No texto, Alcolumbre critica o que classificou como tentativa de setores do Executivo de associar divergências entre os Poderes a disputas por cargos e liberação de emendas. Para o senador, essa interpretação distorce o debate institucional e atinge todo o Poder Legislativo. Ele afirma que esse tipo de narrativa é uma prática antiga para descredibilizar quem diverge.
O presidente do Senado também defende que nenhum Poder pode se colocar acima do outro e que não existe monopólio da razão no ambiente institucional. Segundo ele, é inaceitável a tentativa de desmoralizar outro Poder como estratégia de autopromoção, sobretudo quando baseada em argumentos que não refletem a realidade.
Alcolumbre reforça que, assim como é prerrogativa do presidente da República indicar ministros ao STF, também é prerrogativa do Senado aprovar ou rejeitar os nomes apresentados. Ele afirma ser essencial que cada Poder respeite seus limites e atue conforme as normas constitucionais e regimentais.

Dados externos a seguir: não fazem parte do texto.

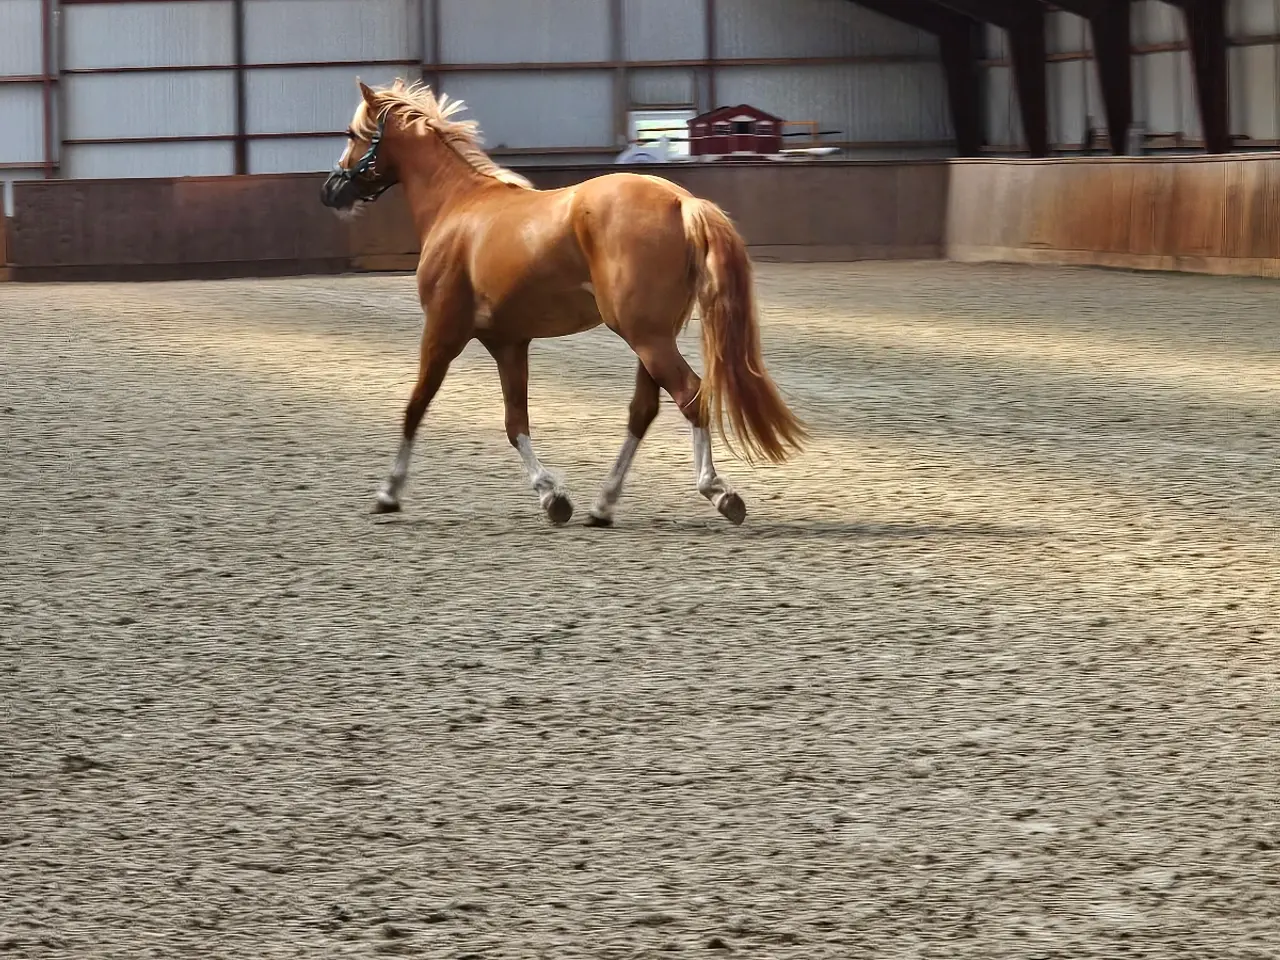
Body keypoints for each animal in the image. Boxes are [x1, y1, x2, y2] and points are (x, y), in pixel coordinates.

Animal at [320, 79, 807, 527]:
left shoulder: (442, 332)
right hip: (651, 335)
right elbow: (515, 423)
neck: (457, 207)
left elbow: (415, 407)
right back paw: (603, 505)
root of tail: (681, 200)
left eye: (353, 133)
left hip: (645, 336)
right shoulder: (508, 343)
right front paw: (552, 497)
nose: (330, 190)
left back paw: (718, 492)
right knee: (643, 411)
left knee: (691, 395)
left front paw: (388, 493)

O presidente do Senado disse ainda que causa estranhamento o fato de a mensagem com a indicação não ter sido enviada após a publicação no Diário Oficial. A avaliação dele é que essa demora parece interferir indevidamente no calendário fixado pela Casa, cuja definição de datas é uma atribuição exclusiva do Senado.
Alcolumbre conclui que o prazo estabelecido para a sabatina segue o padrão das indicações anteriores e permite que a decisão ocorra ainda em 2025, evitando atrasos já criticados em momentos anteriores. Ele afirma esperar que o processo democrático transcorra com transparência e que nenhuma pressão externa interfira na decisão soberana dos senadores.